Il était facile, et peut-être pertinent, de voir en elle une héritière choyée dont la carapace était renforcée par le ressentiment des autres. Mais choyée, l’avait-elle toujours été ? En 1987, Marine Le Pen était âgée de 19 ans lorsque sa mère avait posé nue et en posture ancillaire pour un magazine de charme, l’intention étant de narguer le chef de clan, le « Menhir ». Qu’avait pu ressentir une jeune femme en voyant sa mère vieillissante s’exhiber dans une revue pour mâles émoustillés ? Plutôt que de l’interroger une ixième fois sur l’UMPS ou la sortie de l’euro, je lui aurais peut-être posé cette question-là si j’avais été journaliste. Je n’ai aucune idée de la réponse. Un être est défini par ses allergies autant que par ses chagrins. Si ses allergies étaient quotidiennement détaillées, j’aurais été curieux de savoir, en romancier, ce qui pouvait rendre Marine Le Pen malheureuse. 

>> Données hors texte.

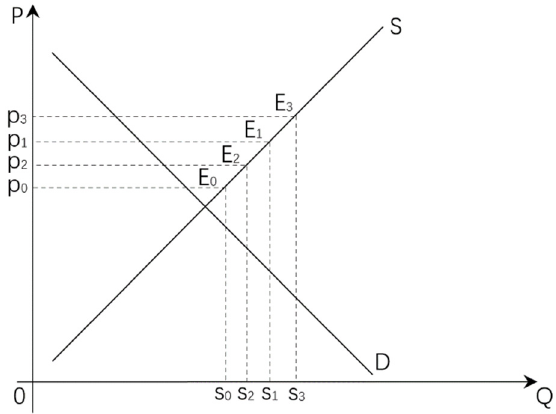
Figure 1. The effect of cotton target price on cotton production.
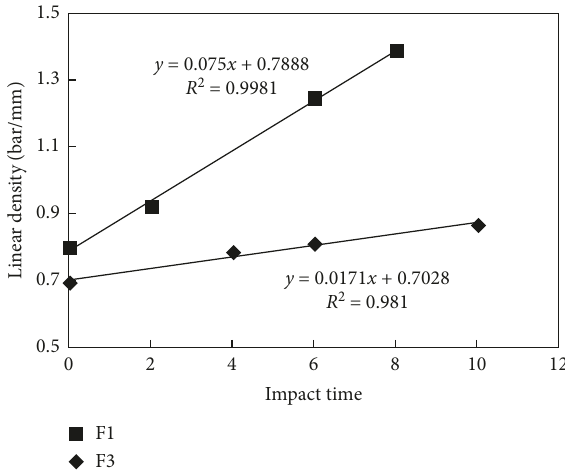
Figure 8: Plots of linear density to shock times for fat coal samples.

La force de captation des gens du Front national tenait beaucoup à ce qu’ils étaient les derniers, dans le paysage politique interne, à se prévaloir de la légende française. À trop louer l’Europe, on leur abandonnait l’Hexagone. Il était alors facile de mettre en coupe réglée une mémoire délaissée. Lorsque je regardais une émission branchouille telle que Le Grand Journal de Canal+, j’étais frappé par la brève longueur d’onde temporelle couverte par ses programmateurs : certes, Fabrice Luchini venait parfois déclamer quelques vers de Molière, mais, pour le reste, les allusions au monde d’avant 1950 y restaient exceptionnelles. Chez ces antifascistes d’audimat, le temps biologique, celui que borne notre seule vie, supplantait orgueilleusement le temps mémoriel. C’était pain bénit pour Marine Le Pen : elle s’annexait, y compris dans ses résonances républicaines, un univers venu des manuels Bled et du Malet et Isaac, évoquant pour des vieilles dames aux cheveux violets un temps de plumiers et d’hymnes aux morts. À gauche, seuls les chevènementistes avaient naguère senti cela. Comme par hasard, certains d’entre eux avaient rallié le clan mariniste, et s’y activaient désormais. 

Au demeurant, une hypothèse de lecture du personnage aurait été de présumer une Marine Le Pen moins passionnante que les passions qu’elle catalysait. Si elle accédait un jour à la fonction suprême, le hasard des commémorations pouvait l’amener à célébrer Voltaire, La Fayette, Gambetta, Guynemer, Gilbert Dru ou Albert Camus. Des hommes qui ne l’auraient probablement pas aimée. La terre et les morts, disait Barrès, mais il n’est pas sûr que les morts qui avaient fait notre histoire eussent approuvé Marine Le Pen. Elle ne prisait guère les étrangers, elle imaginait la France sans eux, mais c’est par elle que l’on se sentait souvent étranger en notre pays lui-même. Tout cela était bizarre. Cette femme parlait fort. Je la voyais floue. Elle était un être humain identifié comme Marine Le Pen, mais dont nul, pas même elle peut-être, ne connaissait le nom secret.